EXAMEN EN COMMISSION
Réunie le mardi 25 octobre 2023, sous la présidence de M. Jean-Baptiste Blanc, vice-président, la commission des finances a procédé à l'examen du rapport de M. Christian Bilhac, rapporteur spécial, sur la mission « Conseil et contrôle de l'État ».
M. Christian Bilhac, rapporteur spécial de la mission « Conseil et contrôle de l'État ». - La mission « Conseil et contrôle de l'État » rassemble les crédits des juridictions administratives et financières, ainsi que ceux du Conseil économique, social et environnemental (Cese).
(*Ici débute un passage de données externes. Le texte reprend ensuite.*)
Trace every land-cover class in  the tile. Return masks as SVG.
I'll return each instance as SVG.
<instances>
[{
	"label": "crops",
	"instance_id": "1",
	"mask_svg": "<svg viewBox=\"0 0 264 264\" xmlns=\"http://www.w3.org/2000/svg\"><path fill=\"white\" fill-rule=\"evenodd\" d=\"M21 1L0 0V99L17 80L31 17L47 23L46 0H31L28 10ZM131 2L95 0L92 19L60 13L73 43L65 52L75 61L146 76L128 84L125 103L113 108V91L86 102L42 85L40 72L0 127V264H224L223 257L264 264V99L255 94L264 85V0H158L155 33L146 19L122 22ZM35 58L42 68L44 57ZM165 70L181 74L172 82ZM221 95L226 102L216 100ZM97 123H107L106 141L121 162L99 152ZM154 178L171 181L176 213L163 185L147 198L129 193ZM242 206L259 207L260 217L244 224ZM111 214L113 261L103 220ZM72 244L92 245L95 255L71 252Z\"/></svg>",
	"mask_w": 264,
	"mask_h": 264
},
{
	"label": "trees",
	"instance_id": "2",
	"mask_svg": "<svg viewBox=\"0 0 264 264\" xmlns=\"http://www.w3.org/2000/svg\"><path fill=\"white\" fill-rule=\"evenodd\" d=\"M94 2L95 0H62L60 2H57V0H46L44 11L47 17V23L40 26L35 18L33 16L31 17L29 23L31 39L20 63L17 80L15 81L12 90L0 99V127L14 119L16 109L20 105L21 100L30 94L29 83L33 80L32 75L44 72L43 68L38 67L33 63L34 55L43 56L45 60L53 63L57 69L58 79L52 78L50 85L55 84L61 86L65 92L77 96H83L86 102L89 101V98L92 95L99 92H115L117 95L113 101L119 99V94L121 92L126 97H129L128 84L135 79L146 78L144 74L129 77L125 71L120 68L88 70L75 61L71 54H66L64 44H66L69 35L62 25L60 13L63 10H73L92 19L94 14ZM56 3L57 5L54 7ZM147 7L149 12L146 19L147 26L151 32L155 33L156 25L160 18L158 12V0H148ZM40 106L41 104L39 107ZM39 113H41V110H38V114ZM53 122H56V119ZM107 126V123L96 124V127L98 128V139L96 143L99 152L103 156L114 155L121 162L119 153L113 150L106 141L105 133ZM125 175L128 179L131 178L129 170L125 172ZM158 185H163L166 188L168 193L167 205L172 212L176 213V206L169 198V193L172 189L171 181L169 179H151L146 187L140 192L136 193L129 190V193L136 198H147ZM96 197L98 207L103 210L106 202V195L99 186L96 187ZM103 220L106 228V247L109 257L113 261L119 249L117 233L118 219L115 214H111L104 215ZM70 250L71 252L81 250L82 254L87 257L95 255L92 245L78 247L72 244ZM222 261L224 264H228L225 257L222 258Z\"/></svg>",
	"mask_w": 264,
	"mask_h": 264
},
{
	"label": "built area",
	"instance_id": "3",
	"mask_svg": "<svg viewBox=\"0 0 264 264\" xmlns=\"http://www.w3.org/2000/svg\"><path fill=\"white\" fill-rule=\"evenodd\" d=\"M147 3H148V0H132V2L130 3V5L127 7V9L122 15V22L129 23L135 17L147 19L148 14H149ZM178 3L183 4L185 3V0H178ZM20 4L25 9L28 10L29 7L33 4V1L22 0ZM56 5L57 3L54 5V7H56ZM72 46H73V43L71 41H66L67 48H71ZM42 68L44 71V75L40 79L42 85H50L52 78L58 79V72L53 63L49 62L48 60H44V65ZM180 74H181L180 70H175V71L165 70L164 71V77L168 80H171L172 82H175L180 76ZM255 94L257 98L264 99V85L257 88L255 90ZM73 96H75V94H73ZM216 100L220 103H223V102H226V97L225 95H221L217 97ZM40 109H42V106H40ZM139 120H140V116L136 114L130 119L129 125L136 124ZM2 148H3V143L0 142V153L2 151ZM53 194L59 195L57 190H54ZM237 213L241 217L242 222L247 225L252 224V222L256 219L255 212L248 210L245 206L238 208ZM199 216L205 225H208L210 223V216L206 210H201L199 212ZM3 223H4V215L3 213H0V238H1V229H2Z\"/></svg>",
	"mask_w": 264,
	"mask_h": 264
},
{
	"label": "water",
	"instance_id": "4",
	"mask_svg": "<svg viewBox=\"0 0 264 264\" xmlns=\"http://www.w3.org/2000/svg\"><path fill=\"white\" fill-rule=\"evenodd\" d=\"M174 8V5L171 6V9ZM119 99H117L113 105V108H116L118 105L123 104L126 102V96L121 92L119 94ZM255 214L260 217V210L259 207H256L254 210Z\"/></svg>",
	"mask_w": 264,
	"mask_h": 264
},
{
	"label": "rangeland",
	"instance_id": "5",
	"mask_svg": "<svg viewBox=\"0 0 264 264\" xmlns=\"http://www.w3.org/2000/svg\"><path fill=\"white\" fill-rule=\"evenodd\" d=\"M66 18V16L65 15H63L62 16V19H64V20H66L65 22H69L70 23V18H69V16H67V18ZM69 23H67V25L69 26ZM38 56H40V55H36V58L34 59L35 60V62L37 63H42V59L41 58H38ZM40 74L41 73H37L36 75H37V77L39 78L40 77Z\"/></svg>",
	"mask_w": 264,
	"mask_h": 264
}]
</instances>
Le projet de loi de finances (PLF) pour 2024 prévoit une hausse de 8 % des crédits de la mission, plus modérée que l'an passé, qui les porterait à 883,5 millions d'euros.
Cette progression des crédits à hauteur de 66 millions d'euros par rapport à 2023, est en partie liée à un effet de périmètre sur le programme 165 consacré aux crédits alloués aux juridictions administratives. En effet, le projet de loi de finances prévoit, à partir du 1er janvier 2024, le rattachement à ce programme de la commission du contentieux du stationnement payant (CCSP), juridiction administrative spécialisée mise en place en 2018. Précédemment, le tribunal judiciaire intervenait pour les forfaits post-stationnement.
Les magistrats administratifs mis à disposition de la CCSP entraient déjà dans le champ de ce programme, à la différence des agents de greffe et des dépenses de fonctionnement de la CCSP, qui relevaient, pour leur part, du budget de la mission « Administration générale et territoriale de l'État ».
Le rattachement de la CCSP, qui porte sur 143 emplois et 11,4 millions d'euros, implique aussi le transfert progressif de la gestion de la commission au Conseil d'État, en lieu et place du ministère de l'intérieur et des outre-mer. J'estime que ce rattachement est bienvenu en termes de simplification : toutes les juridictions administratives ont vocation à être placées dans le giron budgétaire du Conseil d'État.
J'attire toutefois votre attention sur les défis en termes de maîtrise des entrées contentieuses et des stocks de cette commission. Les entrées sont en effet passées de 61 327 en 2018 à 163 464 en 2022, tandis que les délais de jugement sont de l'ordre de deux ans. De surcroît, la CCSP présente un stock qui s'élevait au 31 décembre 2022 à 183 429 dossiers : des postes de magistrats et d'agents de greffe supplémentaires devront inévitablement être ouverts sur les prochains exercices afin de maintenir des délais raisonnables de jugement.
Cela m'amène à évoquer la place prépondérante des magistrats au sein de la mission « Conseil et contrôle de l'État ».
La hausse des dépenses s'explique également par le choix qui a été fait de rémunérer correctement les magistrats administratifs et financiers, en leur assurant un traitement qui tend vers celui des administrateurs de l'État. Gage de qualité de notre État de droit, la rémunération décente de nos magistrats est aussi un facteur d'attractivité de ce métier par rapport à d'autres emplois dans la fonction publique.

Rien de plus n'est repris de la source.